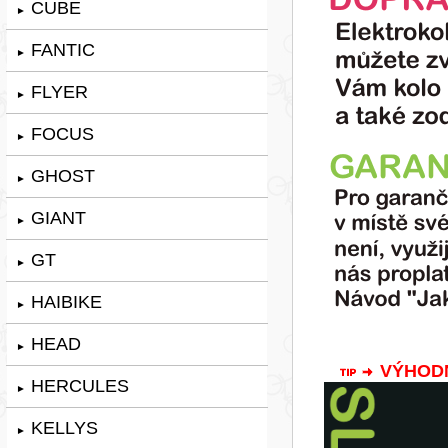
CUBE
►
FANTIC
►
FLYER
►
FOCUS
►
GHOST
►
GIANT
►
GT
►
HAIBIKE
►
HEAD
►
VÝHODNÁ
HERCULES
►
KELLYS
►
---
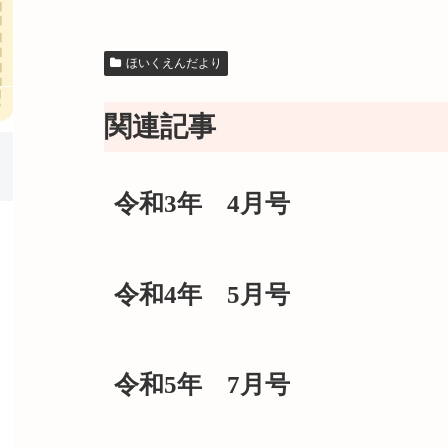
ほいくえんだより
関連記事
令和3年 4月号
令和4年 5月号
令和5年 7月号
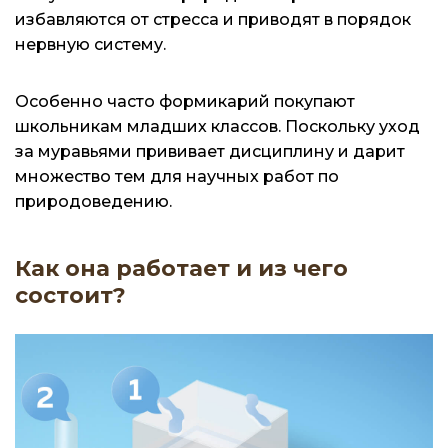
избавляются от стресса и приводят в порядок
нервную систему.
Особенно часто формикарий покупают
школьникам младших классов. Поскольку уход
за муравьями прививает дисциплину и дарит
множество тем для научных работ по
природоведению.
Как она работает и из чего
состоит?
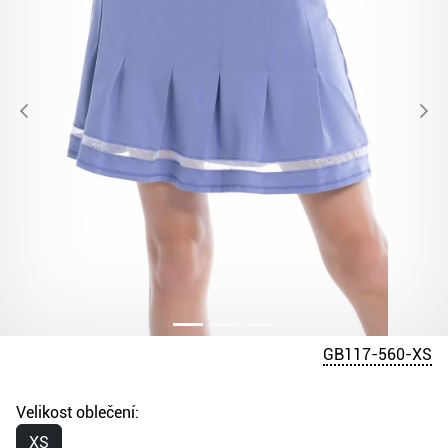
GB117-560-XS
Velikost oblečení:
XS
* * *
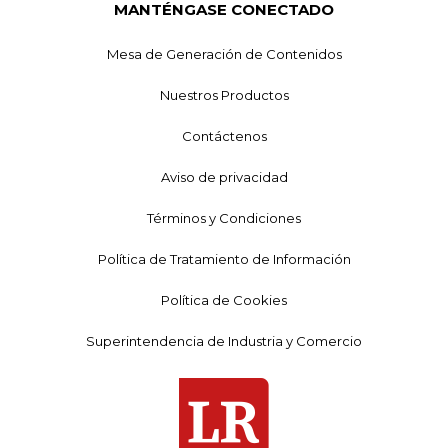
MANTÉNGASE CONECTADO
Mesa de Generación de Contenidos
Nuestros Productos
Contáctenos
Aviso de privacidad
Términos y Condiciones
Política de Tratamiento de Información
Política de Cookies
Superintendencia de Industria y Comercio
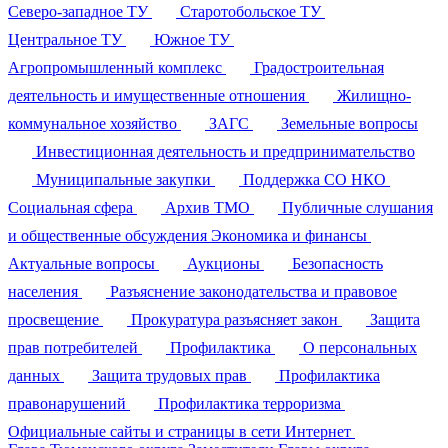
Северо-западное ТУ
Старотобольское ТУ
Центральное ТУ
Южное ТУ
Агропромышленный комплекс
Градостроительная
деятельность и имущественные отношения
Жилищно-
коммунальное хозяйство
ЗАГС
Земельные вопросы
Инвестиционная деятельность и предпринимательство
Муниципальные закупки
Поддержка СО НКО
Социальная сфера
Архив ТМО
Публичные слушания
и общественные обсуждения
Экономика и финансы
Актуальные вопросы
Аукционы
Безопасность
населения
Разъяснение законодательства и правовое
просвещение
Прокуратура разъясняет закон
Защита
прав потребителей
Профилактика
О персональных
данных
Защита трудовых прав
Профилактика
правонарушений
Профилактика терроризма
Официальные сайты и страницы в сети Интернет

__Requirement__. Could you reproduce the part of the records that opens with the line containing "Северо-западное ТУ" and closes with the line containing "Официальные сайты и страницы в сети Интернет", with "Профилактика" renamed to "Предупреждение" and everything else left unchanged?

__Solution for this problem__.
Северо-западное ТУ
Старотобольское ТУ
Центральное ТУ
Южное ТУ
Агропромышленный комплекс
Градостроительная
деятельность и имущественные отношения
Жилищно-
коммунальное хозяйство
ЗАГС
Земельные вопросы
Инвестиционная деятельность и предпринимательство
Муниципальные закупки
Поддержка СО НКО
Социальная сфера
Архив ТМО
Публичные слушания
и общественные обсуждения
Экономика и финансы
Актуальные вопросы
Аукционы
Безопасность
населения
Разъяснение законодательства и правовое
просвещение
Прокуратура разъясняет закон
Защита
прав потребителей
Предупреждение
О персональных
данных
Защита трудовых прав
Предупреждение
правонарушений
Предупреждение терроризма
Официальные сайты и страницы в сети Интернет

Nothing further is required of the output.